───── Data provided

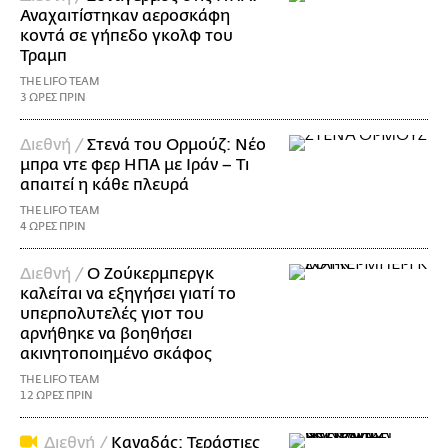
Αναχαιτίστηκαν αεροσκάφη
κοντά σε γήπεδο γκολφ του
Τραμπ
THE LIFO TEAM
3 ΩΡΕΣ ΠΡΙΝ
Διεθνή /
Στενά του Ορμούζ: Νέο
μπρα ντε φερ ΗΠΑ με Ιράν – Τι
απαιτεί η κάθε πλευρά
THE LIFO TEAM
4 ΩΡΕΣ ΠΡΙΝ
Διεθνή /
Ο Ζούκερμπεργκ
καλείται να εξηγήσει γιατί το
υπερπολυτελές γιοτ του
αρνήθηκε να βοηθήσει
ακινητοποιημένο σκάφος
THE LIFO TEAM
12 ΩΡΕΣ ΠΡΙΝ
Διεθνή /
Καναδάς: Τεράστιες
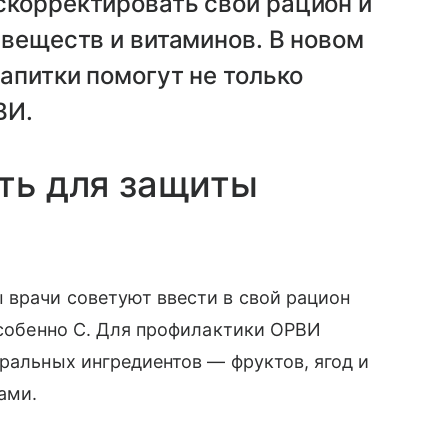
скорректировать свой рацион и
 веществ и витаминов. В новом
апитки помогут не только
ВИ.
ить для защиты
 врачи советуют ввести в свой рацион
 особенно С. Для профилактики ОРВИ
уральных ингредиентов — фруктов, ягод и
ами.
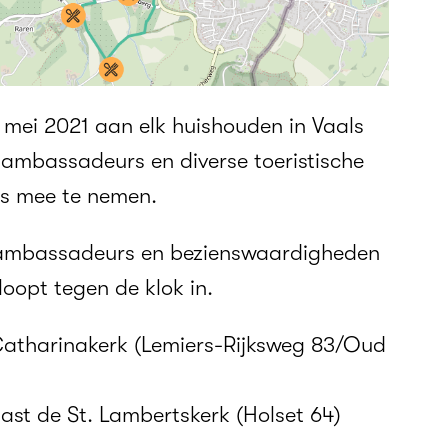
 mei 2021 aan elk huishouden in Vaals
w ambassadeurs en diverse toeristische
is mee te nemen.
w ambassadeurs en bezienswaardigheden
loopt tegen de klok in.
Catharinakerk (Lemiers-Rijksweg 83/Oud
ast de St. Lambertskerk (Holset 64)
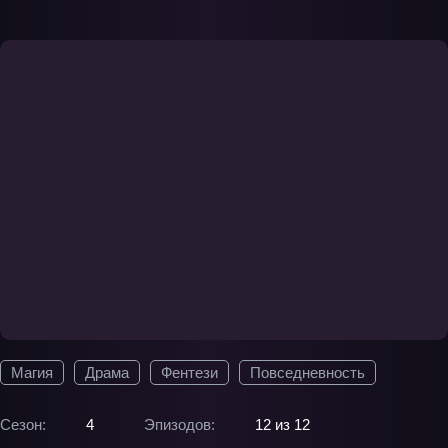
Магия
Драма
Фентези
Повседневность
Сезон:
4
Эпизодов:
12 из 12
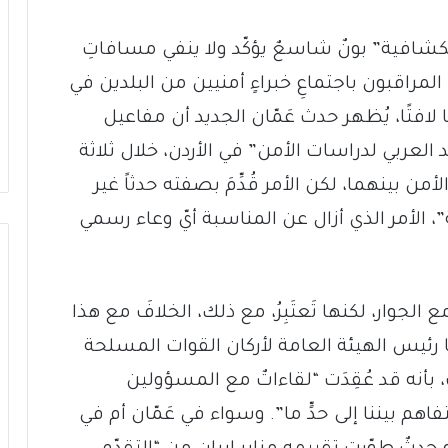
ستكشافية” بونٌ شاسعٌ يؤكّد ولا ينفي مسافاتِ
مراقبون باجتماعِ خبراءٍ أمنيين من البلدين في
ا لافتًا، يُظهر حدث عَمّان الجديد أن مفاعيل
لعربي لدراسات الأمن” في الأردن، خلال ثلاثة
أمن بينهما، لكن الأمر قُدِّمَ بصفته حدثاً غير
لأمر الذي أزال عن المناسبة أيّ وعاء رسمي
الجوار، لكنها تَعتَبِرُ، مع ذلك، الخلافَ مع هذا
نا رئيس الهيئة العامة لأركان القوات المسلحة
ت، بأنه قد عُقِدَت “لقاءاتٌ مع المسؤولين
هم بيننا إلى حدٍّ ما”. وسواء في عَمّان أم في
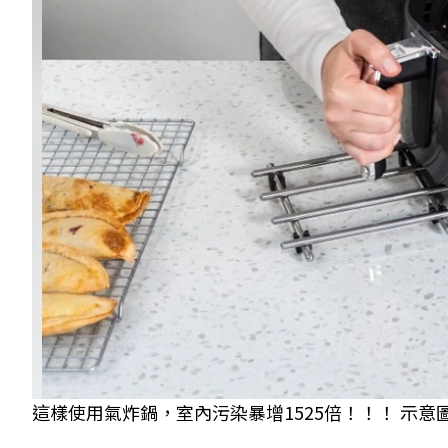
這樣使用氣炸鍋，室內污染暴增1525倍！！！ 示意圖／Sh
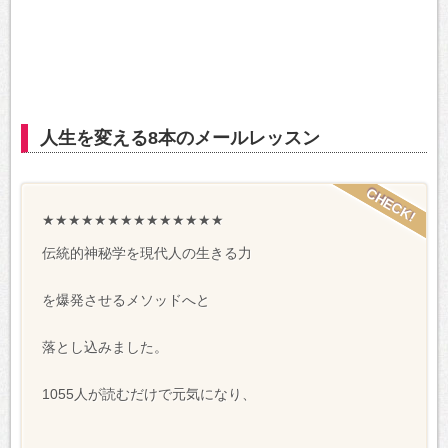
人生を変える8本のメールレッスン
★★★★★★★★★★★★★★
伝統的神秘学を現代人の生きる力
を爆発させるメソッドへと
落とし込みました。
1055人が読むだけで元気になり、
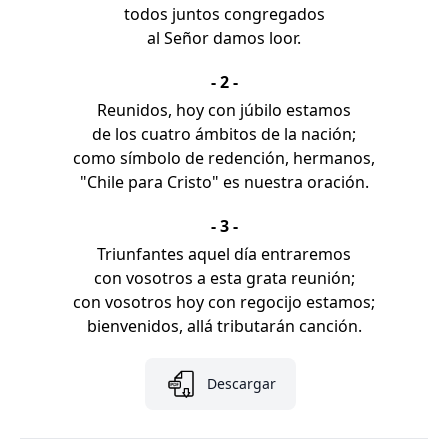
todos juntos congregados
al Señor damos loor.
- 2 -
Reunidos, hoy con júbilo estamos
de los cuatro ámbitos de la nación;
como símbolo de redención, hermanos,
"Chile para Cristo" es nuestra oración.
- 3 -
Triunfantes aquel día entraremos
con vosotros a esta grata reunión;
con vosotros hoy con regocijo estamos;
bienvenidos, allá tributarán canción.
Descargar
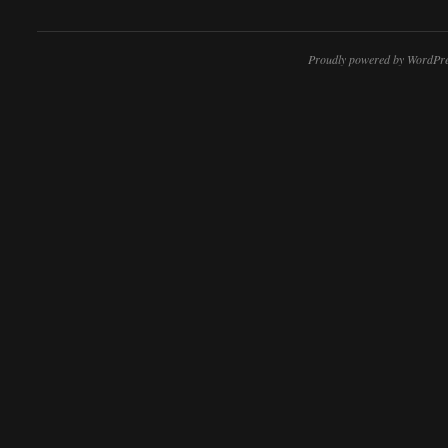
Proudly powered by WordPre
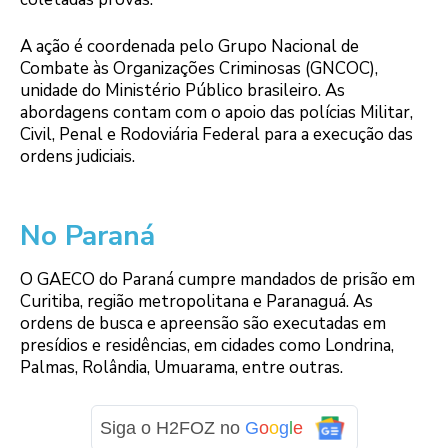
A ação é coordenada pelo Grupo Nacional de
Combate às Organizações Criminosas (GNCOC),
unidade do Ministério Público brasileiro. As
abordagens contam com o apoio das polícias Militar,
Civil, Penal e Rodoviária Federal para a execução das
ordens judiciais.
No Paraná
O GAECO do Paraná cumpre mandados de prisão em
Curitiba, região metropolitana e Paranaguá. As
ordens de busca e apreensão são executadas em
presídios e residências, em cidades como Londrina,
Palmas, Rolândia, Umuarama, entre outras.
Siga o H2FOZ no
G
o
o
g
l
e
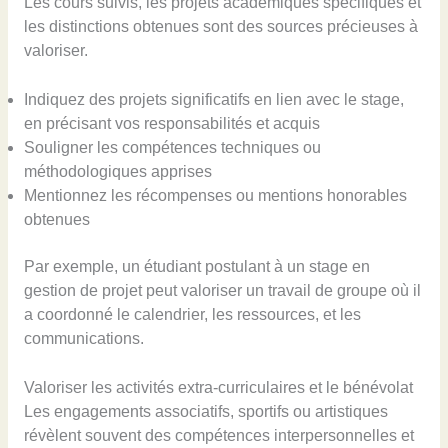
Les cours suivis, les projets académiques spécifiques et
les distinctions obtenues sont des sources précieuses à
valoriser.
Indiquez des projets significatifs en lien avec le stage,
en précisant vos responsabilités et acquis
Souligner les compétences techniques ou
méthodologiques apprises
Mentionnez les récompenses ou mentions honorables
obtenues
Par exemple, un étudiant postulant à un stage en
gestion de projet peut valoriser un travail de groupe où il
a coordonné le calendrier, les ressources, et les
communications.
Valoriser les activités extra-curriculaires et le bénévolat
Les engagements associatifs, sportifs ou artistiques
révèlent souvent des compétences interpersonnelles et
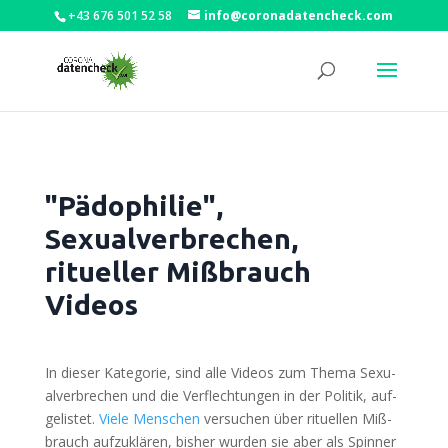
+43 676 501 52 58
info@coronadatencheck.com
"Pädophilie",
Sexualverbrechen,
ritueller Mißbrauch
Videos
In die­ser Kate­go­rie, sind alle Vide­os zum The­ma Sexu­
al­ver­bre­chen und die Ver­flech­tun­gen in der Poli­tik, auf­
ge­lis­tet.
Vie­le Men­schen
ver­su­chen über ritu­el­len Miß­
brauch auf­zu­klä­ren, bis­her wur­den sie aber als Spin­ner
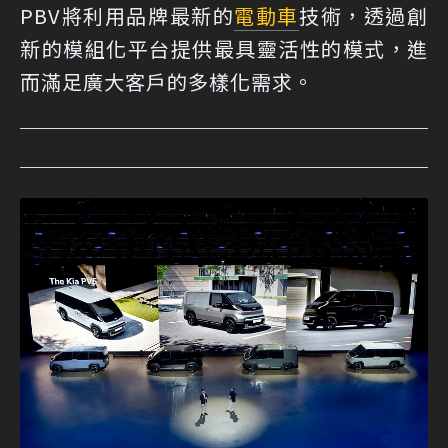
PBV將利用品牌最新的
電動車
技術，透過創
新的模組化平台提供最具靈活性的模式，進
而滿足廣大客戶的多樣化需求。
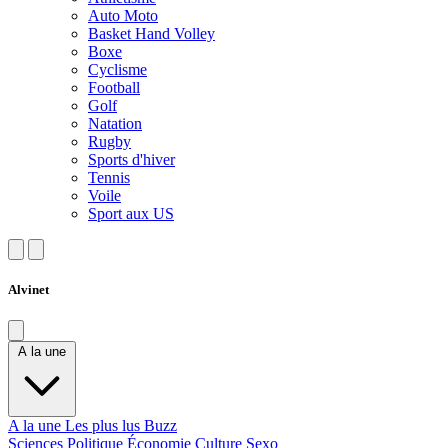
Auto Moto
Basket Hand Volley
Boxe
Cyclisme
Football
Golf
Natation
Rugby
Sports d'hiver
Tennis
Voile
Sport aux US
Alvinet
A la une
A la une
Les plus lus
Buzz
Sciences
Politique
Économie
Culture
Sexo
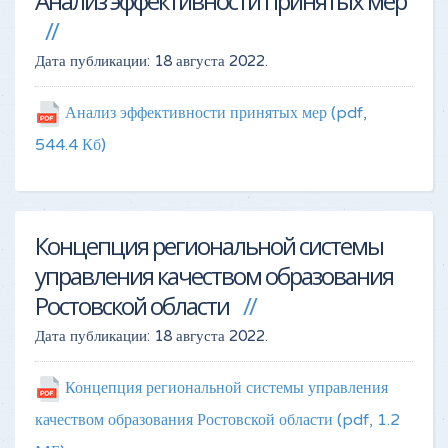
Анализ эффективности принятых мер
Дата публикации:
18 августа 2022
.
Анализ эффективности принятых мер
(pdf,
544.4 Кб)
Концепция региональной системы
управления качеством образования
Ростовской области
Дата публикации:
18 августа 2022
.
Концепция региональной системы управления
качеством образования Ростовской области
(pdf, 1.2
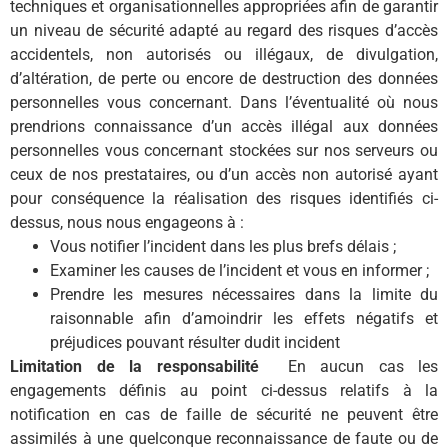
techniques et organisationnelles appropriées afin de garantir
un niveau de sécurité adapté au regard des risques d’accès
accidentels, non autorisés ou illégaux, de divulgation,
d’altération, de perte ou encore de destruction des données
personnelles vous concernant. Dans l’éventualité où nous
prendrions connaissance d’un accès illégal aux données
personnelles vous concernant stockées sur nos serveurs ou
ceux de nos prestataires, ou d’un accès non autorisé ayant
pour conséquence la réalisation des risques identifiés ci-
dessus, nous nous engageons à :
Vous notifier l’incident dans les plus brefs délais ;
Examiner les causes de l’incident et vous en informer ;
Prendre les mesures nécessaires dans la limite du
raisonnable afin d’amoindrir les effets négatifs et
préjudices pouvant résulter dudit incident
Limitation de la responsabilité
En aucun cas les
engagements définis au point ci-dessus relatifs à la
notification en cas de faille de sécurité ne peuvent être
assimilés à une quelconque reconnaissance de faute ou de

──────────

Problem - Copy every line of the records above word for word, but leave the pictures out.

Expected answer -
Αναχαιτίστηκαν αεροσκάφη
κοντά σε γήπεδο γκολφ του
Τραμπ
THE LIFO TEAM
3 ΩΡΕΣ ΠΡΙΝ
Διεθνή /
Στενά του Ορμούζ: Νέο
μπρα ντε φερ ΗΠΑ με Ιράν – Τι
απαιτεί η κάθε πλευρά
THE LIFO TEAM
4 ΩΡΕΣ ΠΡΙΝ
Διεθνή /
Ο Ζούκερμπεργκ
καλείται να εξηγήσει γιατί το
υπερπολυτελές γιοτ του
αρνήθηκε να βοηθήσει
ακινητοποιημένο σκάφος
THE LIFO TEAM
12 ΩΡΕΣ ΠΡΙΝ
Διεθνή /
Καναδάς: Τεράστιες
скорректировать свой рацион и
 веществ и витаминов. В новом
апитки помогут не только
ВИ.
ить для защиты
 врачи советуют ввести в свой рацион
 особенно С. Для профилактики ОРВИ
уральных ингредиентов — фруктов, ягод и
ами.
 mei 2021 aan elk huishouden in Vaals
w ambassadeurs en diverse toeristische
is mee te nemen.
w ambassadeurs en bezienswaardigheden
loopt tegen de klok in.
Catharinakerk (Lemiers-Rijksweg 83/Oud
ast de St. Lambertskerk (Holset 64)
Магия
Драма
Фентези
Повседневность
Сезон:
4
Эпизодов:
12 из 12
ستكشافية” بونٌ شاسعٌ يؤكّد ولا ينفي مسافاتِ
مراقبون باجتماعِ خبراءٍ أمنيين من البلدين في
ا لافتًا، يُظهر حدث عَمّان الجديد أن مفاعيل
لعربي لدراسات الأمن” في الأردن، خلال ثلاثة
أمن بينهما، لكن الأمر قُدِّمَ بصفته حدثاً غير
لأمر الذي أزال عن المناسبة أيّ وعاء رسمي
الجوار، لكنها تَعتَبِرُ، مع ذلك، الخلافَ مع هذا
نا رئيس الهيئة العامة لأركان القوات المسلحة
ت، بأنه قد عُقِدَت “لقاءاتٌ مع المسؤولين
هم بيننا إلى حدٍّ ما”. وسواء في عَمّان أم في
這樣使用氣炸鍋，室內污染暴增1525倍！！！ 示意圖／Sh
人生を変える8本のメールレッスン
★★★★★★★★★★★★★★
伝統的神秘学を現代人の生きる力
を爆発させるメソッドへと
落とし込みました。
1055人が読むだけで元気になり、
todos juntos congregados
al Señor damos loor.
- 2 -
Reunidos, hoy con júbilo estamos
de los cuatro ámbitos de la nación;
como símbolo de redención, hermanos,
"Chile para Cristo" es nuestra oración.
- 3 -
Triunfantes aquel día entraremos
con vosotros a esta grata reunión;
con vosotros hoy con regocijo estamos;
bienvenidos, allá tributarán canción.
Descargar
Proudly powered by WordPre
A ação é coordenada pelo Grupo Nacional de
Combate às Organizações Criminosas (GNCOC),
unidade do Ministério Público brasileiro. As
abordagens contam com o apoio das polícias Militar,
Civil, Penal e Rodoviária Federal para a execução das
ordens judiciais.
No Paraná
O GAECO do Paraná cumpre mandados de prisão em
Curitiba, região metropolitana e Paranaguá. As
ordens de busca e apreensão são executadas em
presídios e residências, em cidades como Londrina,
Palmas, Rolândia, Umuarama, entre outras.
Siga o H2FOZ no
G
o
o
g
l
e
Les cours suivis, les projets académiques spécifiques et
les distinctions obtenues sont des sources précieuses à
valoriser.
Indiquez des projets significatifs en lien avec le stage,
en précisant vos responsabilités et acquis
Souligner les compétences techniques ou
méthodologiques apprises
Mentionnez les récompenses ou mentions honorables
obtenues
Par exemple, un étudiant postulant à un stage en
gestion de projet peut valoriser un travail de groupe où il
a coordonné le calendrier, les ressources, et les
communications.
Valoriser les activités extra-curriculaires et le bénévolat
Les engagements associatifs, sportifs ou artistiques
révèlent souvent des compétences interpersonnelles et
+43 676 501 52 58
info@coronadatencheck.com
"Pädophilie",
Sexualverbrechen,
ritueller Mißbrauch
Videos
In die­ser Kate­go­rie, sind alle Vide­os zum The­ma Sexu­
al­ver­bre­chen und die Ver­flech­tun­gen in der Poli­tik, auf­
ge­lis­tet.
Vie­le Men­schen
ver­su­chen über ritu­el­len Miß­
brauch auf­zu­klä­ren, bis­her wur­den sie aber als Spin­ner
PBV將利用品牌最新的
電動車
技術，透過創
新的模組化平台提供最具靈活性的模式，進
而滿足廣大客戶的多樣化需求。
Auto Moto
Basket Hand Volley
Boxe
Cyclisme
Football
Golf
Natation
Rugby
Sports d'hiver
Tennis
Voile
Sport aux US
Alvinet
A la une
A la une
Les plus lus
Buzz
Sciences
Politique
Économie
Culture
Sexo
Анализ эффективности принятых мер
Дата публикации:
18 августа 2022
.
Анализ эффективности принятых мер
(pdf,
544.4 Кб)
Концепция региональной системы
управления качеством образования
Ростовской области
Дата публикации:
18 августа 2022
.
Концепция региональной системы управления
качеством образования Ростовской области
(pdf, 1.2
techniques et organisationnelles appropriées afin de garantir
un niveau de sécurité adapté au regard des risques d’accès
accidentels, non autorisés ou illégaux, de divulgation,
d’altération, de perte ou encore de destruction des données
personnelles vous concernant. Dans l’éventualité où nous
prendrions connaissance d’un accès illégal aux données
personnelles vous concernant stockées sur nos serveurs ou
ceux de nos prestataires, ou d’un accès non autorisé ayant
pour conséquence la réalisation des risques identifiés ci-
dessus, nous nous engageons à :
Vous notifier l’incident dans les plus brefs délais ;
Examiner les causes de l’incident et vous en informer ;
Prendre les mesures nécessaires dans la limite du
raisonnable afin d’amoindrir les effets négatifs et
préjudices pouvant résulter dudit incident
Limitation de la responsabilité
En aucun cas les
engagements définis au point ci-dessus relatifs à la
notification en cas de faille de sécurité ne peuvent être
assimilés à une quelconque reconnaissance de faute ou de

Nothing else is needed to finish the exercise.